- MATERIAL PROVIDED:
━━━━━━━━━━━━━━━━━━━━

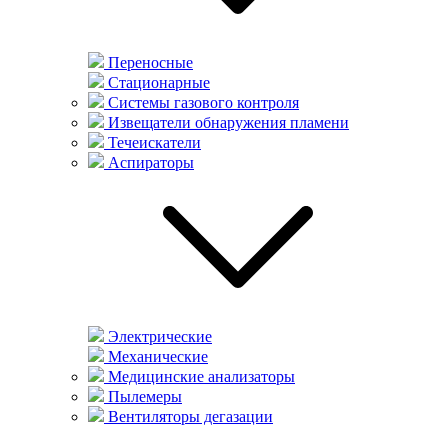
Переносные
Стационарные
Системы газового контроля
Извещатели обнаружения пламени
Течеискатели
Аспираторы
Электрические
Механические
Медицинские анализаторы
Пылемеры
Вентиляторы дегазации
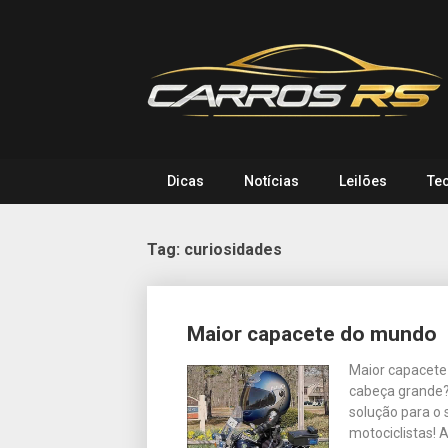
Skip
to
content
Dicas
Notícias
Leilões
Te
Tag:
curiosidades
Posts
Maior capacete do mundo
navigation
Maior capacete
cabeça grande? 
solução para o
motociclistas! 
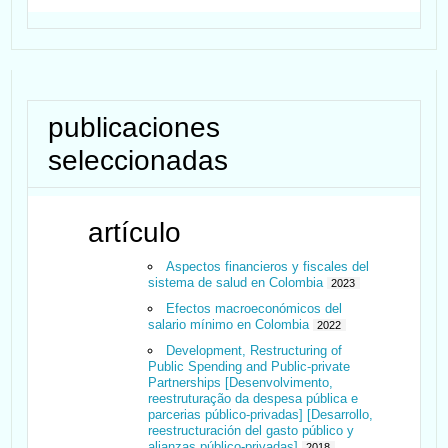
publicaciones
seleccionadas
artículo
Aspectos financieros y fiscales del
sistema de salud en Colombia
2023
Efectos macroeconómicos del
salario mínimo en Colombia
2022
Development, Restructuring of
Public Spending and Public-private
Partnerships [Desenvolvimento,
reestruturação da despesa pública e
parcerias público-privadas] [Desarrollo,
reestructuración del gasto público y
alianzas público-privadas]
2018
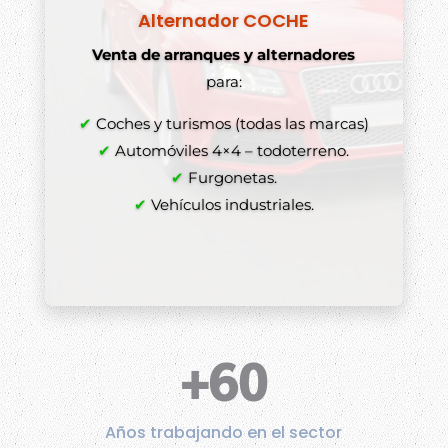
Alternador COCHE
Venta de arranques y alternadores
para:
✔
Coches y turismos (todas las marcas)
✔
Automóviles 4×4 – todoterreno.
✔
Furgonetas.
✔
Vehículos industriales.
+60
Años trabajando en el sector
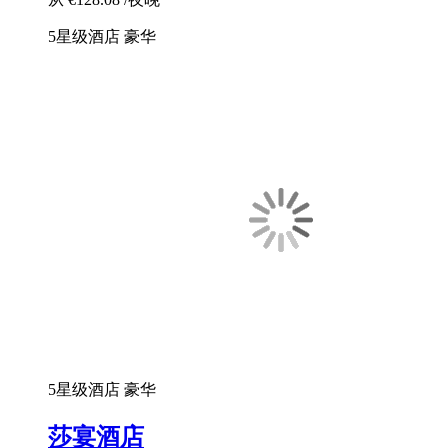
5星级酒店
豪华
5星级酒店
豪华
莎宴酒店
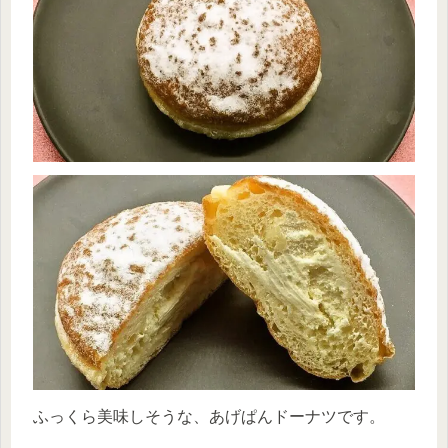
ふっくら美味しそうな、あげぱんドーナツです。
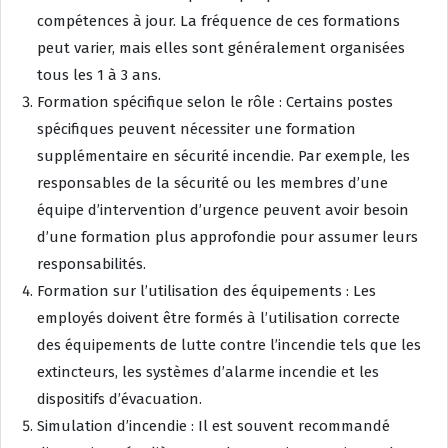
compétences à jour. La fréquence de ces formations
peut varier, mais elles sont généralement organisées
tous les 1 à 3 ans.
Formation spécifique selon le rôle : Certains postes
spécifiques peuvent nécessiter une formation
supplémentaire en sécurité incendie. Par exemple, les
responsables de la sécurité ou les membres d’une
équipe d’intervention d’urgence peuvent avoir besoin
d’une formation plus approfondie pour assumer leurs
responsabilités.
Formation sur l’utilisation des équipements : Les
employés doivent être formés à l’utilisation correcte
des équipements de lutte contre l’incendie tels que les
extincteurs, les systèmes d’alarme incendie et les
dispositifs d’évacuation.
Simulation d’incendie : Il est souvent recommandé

━━━━━━━━━━━━━━━━━━━━

Copy the lines of the records word for word, from the line with "Alternador COCHE" to the line with "ふっくら美味しそうな、あげぱんドーナツです。", and include both of those lines. Leave the pictures out of your answer.

- TASK RESPONSE:
Alternador COCHE
Venta de arranques y alternadores
para:
✔
Coches y turismos (todas las marcas)
✔
Automóviles 4×4 – todoterreno.
✔
Furgonetas.
✔
Vehículos industriales.
+60
Años trabajando en el sector
5星级酒店
豪华
5星级酒店
豪华
莎宴酒店
ふっくら美味しそうな、あげぱんドーナツです。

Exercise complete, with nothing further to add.